Zelfs toen de bloeddoping en de epo eindelijk op te sporen viel en om die reden niet meer werden gebruikt, heeft maar een enkele krant of TV zender werk gemaakt van het opmerkelijke feit dat de hele karavaan een paar procent langzamer ging rijden. Er kan geen andere reden zijn voor dat fenomeen dan dat men niet langer kunstmatig het zuurstofniveau in het bloed verhoogde, maar de wereldpers zweeg. Gelukkig hebben we tegenwoordig het internet en kan men daar in elk geval de informatie vinden waarmee onweerlegbaar kan worden aangetoond dat de dopingverdenkingen juist zijn.
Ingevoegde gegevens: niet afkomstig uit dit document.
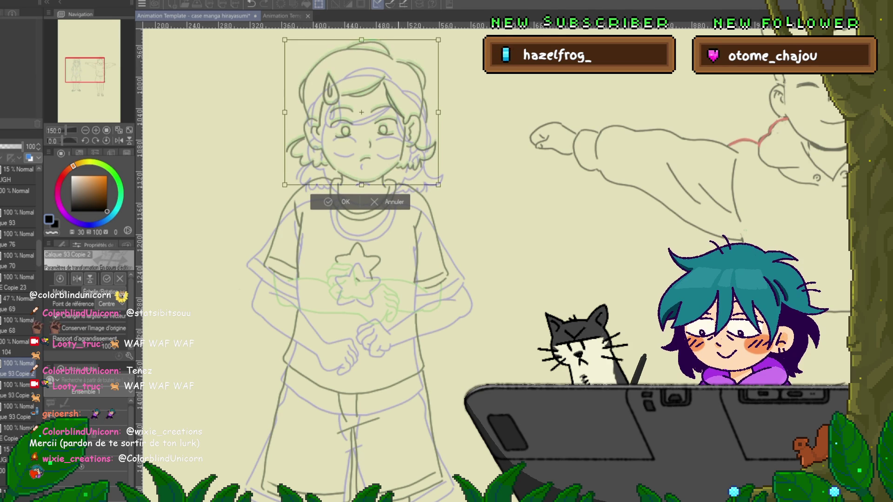
key("Down")
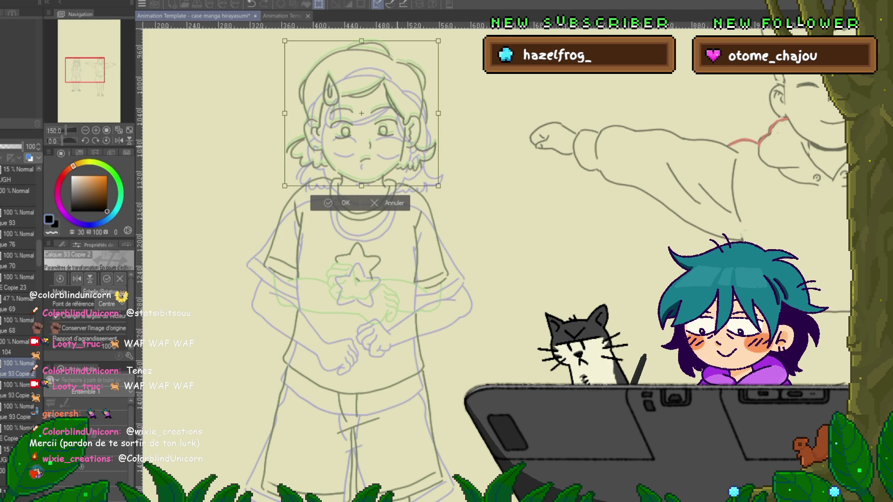
left_click_drag(447, 37, 447, 42)
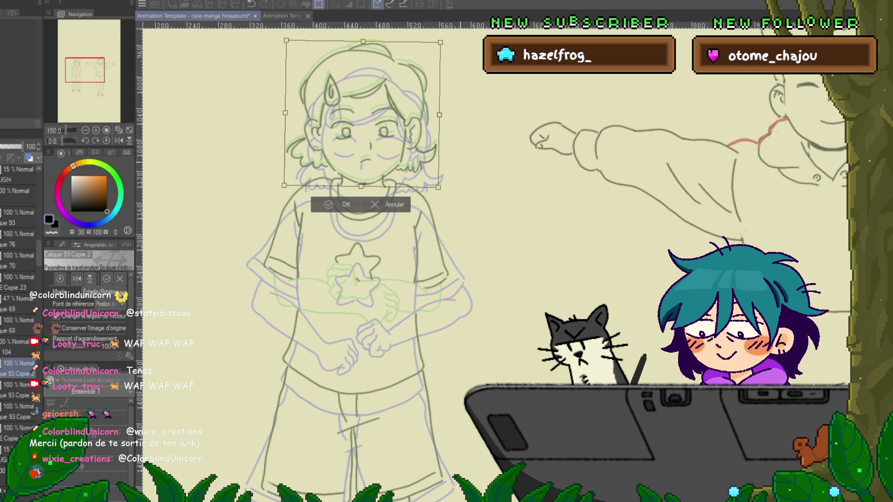
key("Return")
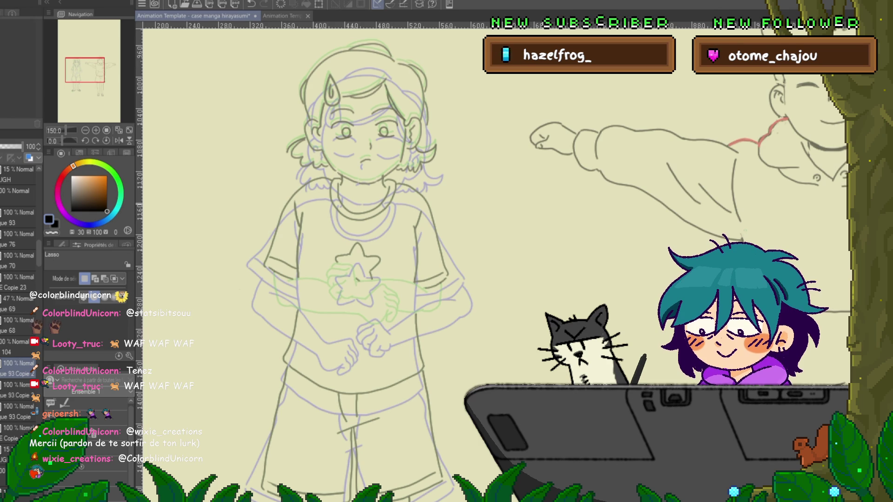
Lasso-select the girl's face and compare it against the neighbouring frame's face.
scroll(465, 261, "up", 5)
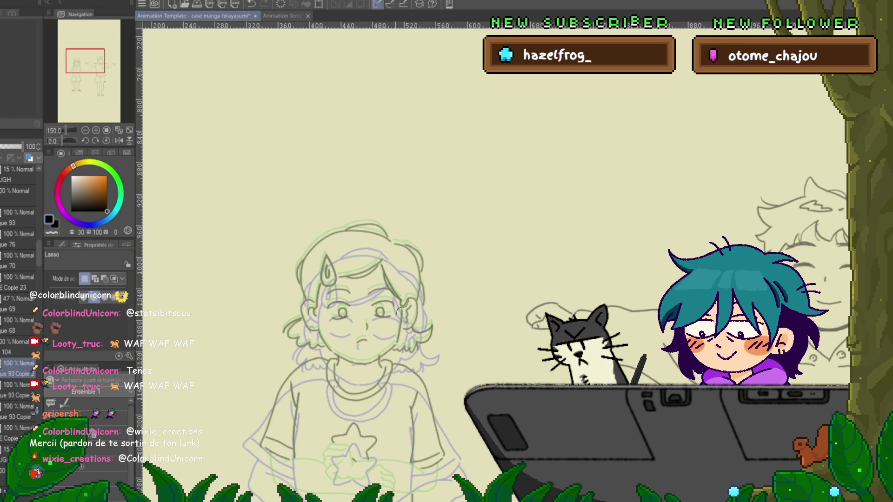
mouse_move(376, 348)
left_mouse_down()
mouse_move(354, 351)
mouse_move(319, 316)
left_mouse_up()
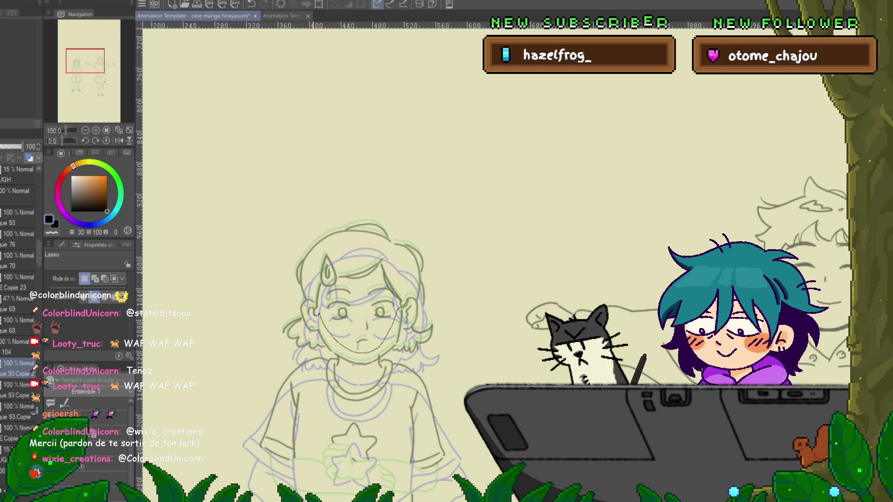
mouse_move(401, 302)
left_mouse_down()
mouse_move(403, 259)
mouse_move(354, 243)
left_mouse_up()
Harm Kuipers, ex-wereldkampioen schaatsen (1975) en hoogleraar inspanningsfysiologie in Maastricht, meent dat doping niet helpt, ook epo niet, maar ook hij geeft geen verklaring voor de tempoverlaging van het peloton.
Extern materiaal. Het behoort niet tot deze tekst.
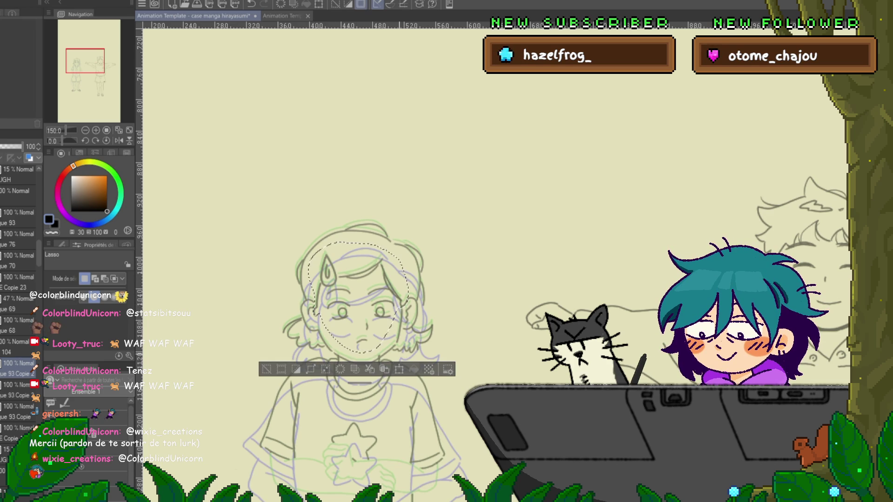
left_click(18, 406)
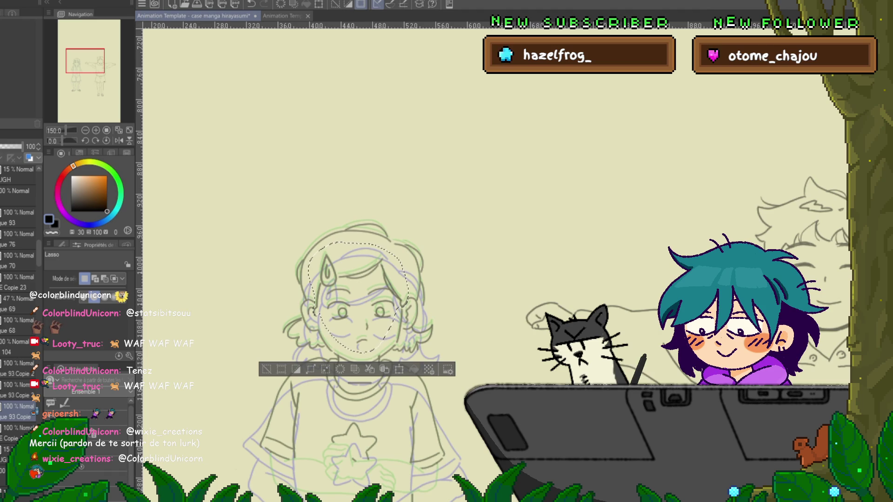
left_click(19, 363)
Nudge the selected face down a few pixels and commit the transform.
left_click(399, 369)
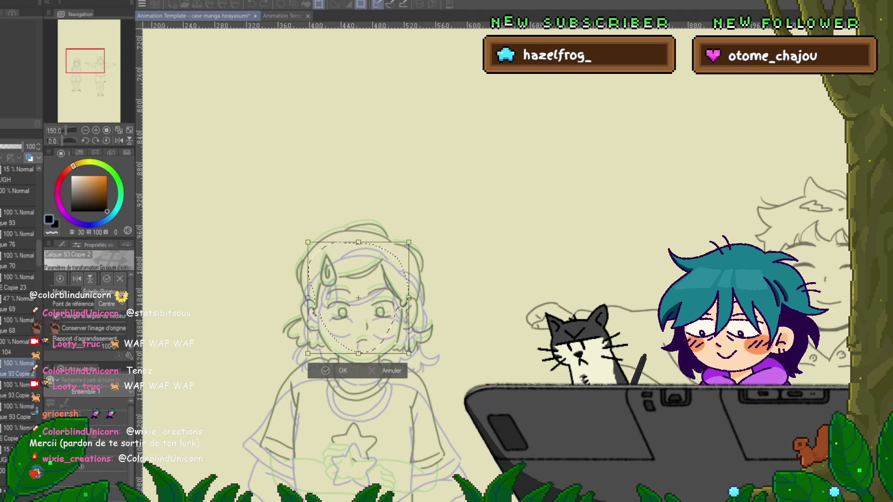
key("Down")
key("Down")
key("Down")
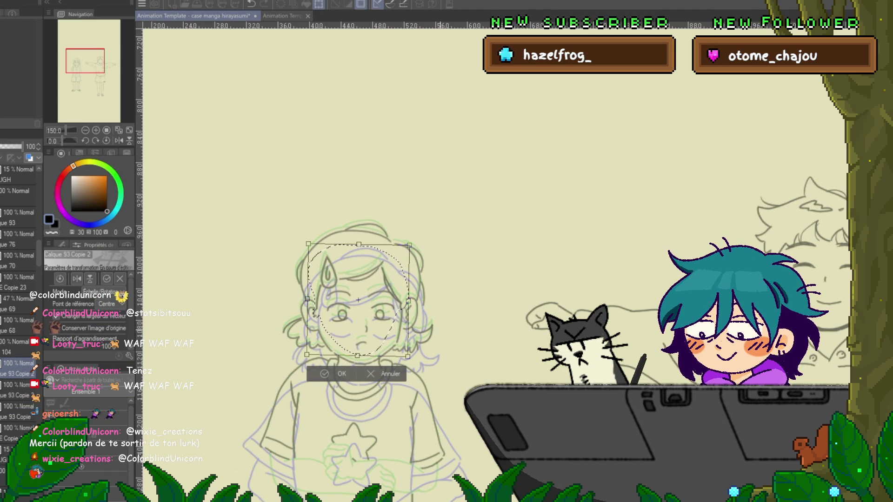
key("Return")
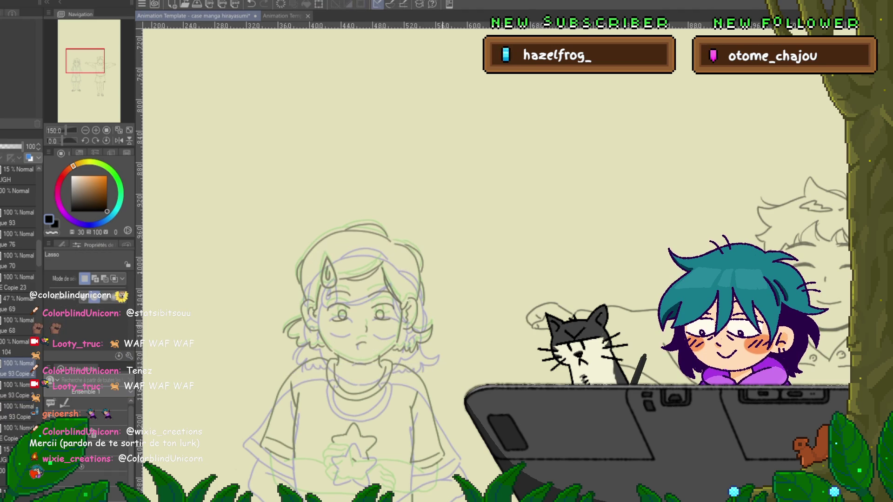
left_click(19, 363)
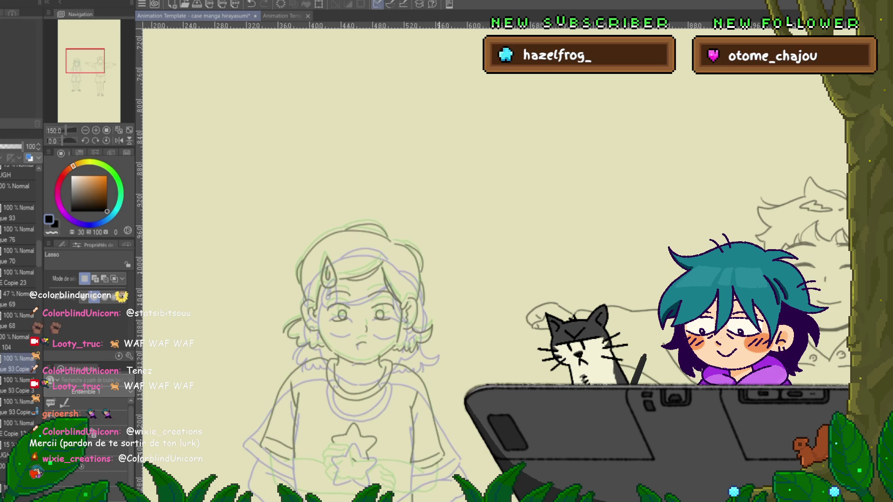
Flip between the closed-eye and open-eye frames, ending on the open-eye frame with hands over the star.
left_click(19, 352)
Het is zeker zo dat een ploeg en een renner die zorgvuldig en onder goede medische begeleiding met doping omgaat daar meer voordeel van plukt dan de renners die zo maar wat doen. Het is dus nogal waarschijnlijk dat Lance Armstrong een concurrentievoordeel heeft gehad in zijn wielercarrière maar niet op iedereen. Niet zo dat het redelijk is om aan te nemen dat hij al die Touroverwinningen daar eigenlijk aan te danken heeft. Hij was wel degelijk de beste renner van zijn tijd en de pogingen om dat anders voor te stellen zijn tot mislukken gedoemd.

Het publiek is slimmer dan de Franse officials denken. Dat weet al lang hoe hier de hazen lopen. De Amerikaanse hazen lopen harder dan de Franse, zo zit het.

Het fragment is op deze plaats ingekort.